BTW: I actually think my base assumption of starting searching in the middle is probably not a good assumption. I tend to find strings generally have leading whitespace rather than trailing whitespace, but it would depend on usage. Take for exampel reading from a text file line by line, if the lines actually have the carriage returns and or line feeds on the and of them, and they are considered whitespace, the optimal may be searching from "near" the end but not at the end.

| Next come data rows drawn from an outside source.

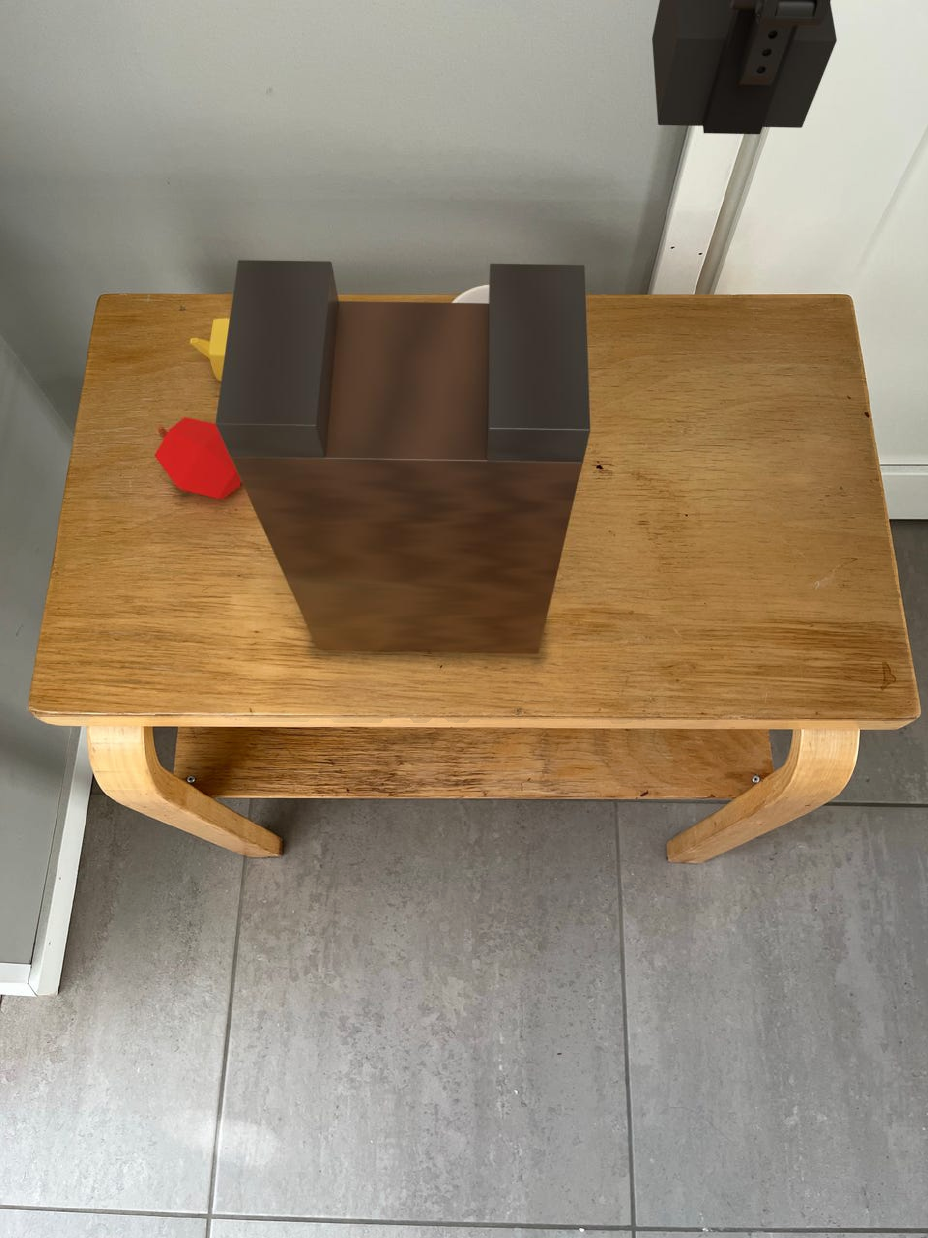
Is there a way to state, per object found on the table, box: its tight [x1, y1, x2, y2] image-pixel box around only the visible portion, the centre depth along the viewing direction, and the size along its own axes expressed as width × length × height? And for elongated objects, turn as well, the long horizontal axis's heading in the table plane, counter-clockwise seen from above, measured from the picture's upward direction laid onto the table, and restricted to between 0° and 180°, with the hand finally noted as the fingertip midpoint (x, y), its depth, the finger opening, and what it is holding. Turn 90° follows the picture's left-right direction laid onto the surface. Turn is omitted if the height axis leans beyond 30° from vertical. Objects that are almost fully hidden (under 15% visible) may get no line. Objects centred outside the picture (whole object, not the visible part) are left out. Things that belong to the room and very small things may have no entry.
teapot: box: [189, 317, 230, 382], centre depth 82 cm, size 8×6×5 cm
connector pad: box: [651, 0, 838, 129], centre depth 43 cm, size 7×6×4 cm
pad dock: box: [214, 259, 591, 655], centre depth 61 cm, size 18×10×33 cm, turn 89°
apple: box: [153, 416, 242, 501], centre depth 78 cm, size 7×7×8 cm
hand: (725, 76), depth 45 cm, fingers closed on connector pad, 6 cm apart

7.   Geoff Appleby on June 7th, 2005

Bill, no, i think your right in starting from the middle.

Remember, the way the mothod is structured is to find one single non-whitespace char ASAP, and bail out immediately if it does. If whitespace mostly appears on the left or right, it doesn’t matter. most of the time (and we can only talk probabilities here) a non-whitespace char is highly likely to be somewhere near the middle of the string, or not too far away from there.

As for tests, yeah, I have been. I’ll run through Matthew code when I get a chance.

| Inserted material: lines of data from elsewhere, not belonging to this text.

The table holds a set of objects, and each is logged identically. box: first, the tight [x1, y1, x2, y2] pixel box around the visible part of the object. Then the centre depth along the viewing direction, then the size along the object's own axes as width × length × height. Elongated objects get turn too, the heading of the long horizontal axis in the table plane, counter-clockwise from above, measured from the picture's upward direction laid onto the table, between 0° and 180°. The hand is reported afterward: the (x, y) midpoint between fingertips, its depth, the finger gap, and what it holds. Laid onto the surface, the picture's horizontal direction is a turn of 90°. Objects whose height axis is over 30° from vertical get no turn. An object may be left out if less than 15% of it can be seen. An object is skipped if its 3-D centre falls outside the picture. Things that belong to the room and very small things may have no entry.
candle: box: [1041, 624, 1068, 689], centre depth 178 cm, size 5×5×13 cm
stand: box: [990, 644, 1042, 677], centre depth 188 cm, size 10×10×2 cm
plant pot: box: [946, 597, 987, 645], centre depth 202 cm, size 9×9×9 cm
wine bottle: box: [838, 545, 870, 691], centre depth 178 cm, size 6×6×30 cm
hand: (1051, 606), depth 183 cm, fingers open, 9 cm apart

8.   Bill McCarthy on June 7th, 2005

Hey Geoff,

I think you’re wrong about me being right. It’s probably not a bad assumption. I think when I look at strings, there’s a reasonable probability they will start with whitespace. Chances of them having more than one consequtive whitespace char in the middle is low, but only if the ratio of test to whitespace is generally large. One example that comes to mind is say parsing an indented XML file. LEt’s assume they use "space" or similar ,not tabs. There the likelihood of the ratio of whitespace to non-whitespace on any given line is likely to be > 1:1,( depending on the depth of the object model and the type of xml output used) in many cases. So for those lines, the ideal spot to start would be near the end. Definetly not at the start, not so the middle, and maybe not the end. We could optimise this better is we knew the whitespace char list was optimised accordingly. That is if it checks for cr’s and lf’ early in the list, then it’s only going to be one or two comparisons for the ending chars, rather than the 20 ro so comparisons it can take ot declare a character as not being whitespace. Obviously the relative efficeincy depends a lot on the whitespace shar list though, whether cr and lf are considered to be whitespace, whether the whitespace lsit is large etc. But If I take the two standard lsits, VB’s 2 char one, and String’s 21 char one, then I think searching from the end in will genrally be the most efficient, as we can reduce the complexity of your code, and with the VB char set, as cr or lf is considered non whitespace, and with the string char set the cr and lf are pretty early on in the list, so the cost of those likely couple of comparisons shoudl be trivial compared to the cost of settign up to say work from the middle out.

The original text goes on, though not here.